__Selected extract__.
● ● ● ● ●

Pixel prediction-based method utilized prediction error for recovering the original image.It predicted a current pixel by the correlation among its adjacent pixels. According to the watermark bit, the current pixel was modified to adjust prediction error between predicted pixel and the true pixel [Dragoi and Coltuc (2016)]. Its embedding capacity achieved approximately one bit per pixel. However, it was easy to cause some pixels overflow or underflow. Thus, a location map was created to identify the selected expandable locations, which can undergo prediction-error expansion without overflow or underflow [Kamstra and Heijmans (2005)]. The performance had been improved, but it required more auxiliary data.

In approaches of histogram modification-based reversible watermarking, an image was divided into several blocks, each of which was split into two zones for calculating the corresponding histograms. The watermark can be embedded by shifting the lowest bin to the highest one or shifting the highest bin to the lowest one [Coatrieux, Pan, Cuppens-Boulahia et al. (2013); Yadav and Naskar (2016)], while the original image can be recovered from the watermarked image without any loss. These methods have low computational complexity and distortion.

Frequency domain-based methods employed various transforms, such as wavelet transform, discrete cosine transform, etc. to transform the cover carrier from spatialdomain to frequency domain. They modified frequency coefficients to achieve the purpose of embedding the watermark [Lee, Chang and Kalker (2007)]. Inverse transform was employed to extract watermark and recover the original image. These methods can provide higher image quality and achieve better robustness than spatial domain-based methods.

● ● ● ● ●

__What you have to do__.
Decide whether each statement agrees with the reversible watermarking passage above, answering yes or no and quoting the words of the passage that settle it. (a) The pixel prediction-based method reached an embedding capacity of roughly one bit per pixel. (b) Histogram modification-based methods have high computational complexity. (c) Frequency domain-based methods give lower image quality than spatial domain-based methods.

__Data block__.
● ● ● ● ●

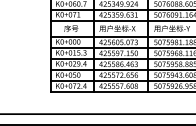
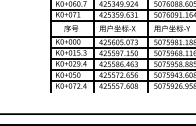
line at (121, 91): present -> none
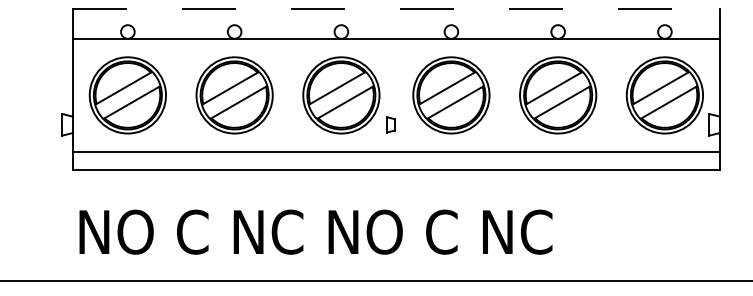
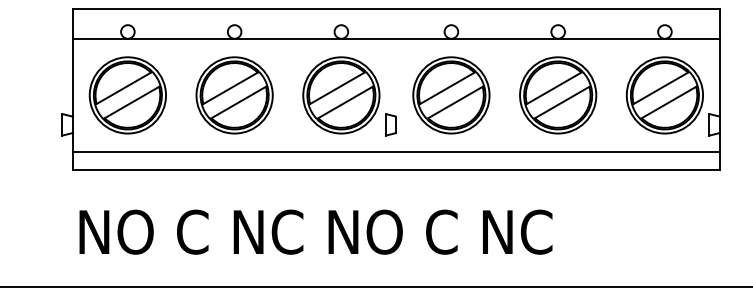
line at (396, 8): dashed -> solid
part at (390, 124) size: 10x18 px -> 12x24 px
line at (375, 281) position: (375, 281) -> (375, 287)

● ● ● ● ●

__Output for this exercise__.
(a) Yes: "Its embedding capacity achieved approximately one bit per pixel."
(b) No: "These methods have low computational complexity and distortion."
(c) No: "These methods can provide higher image quality and achieve better robustness than spatial domain-based methods."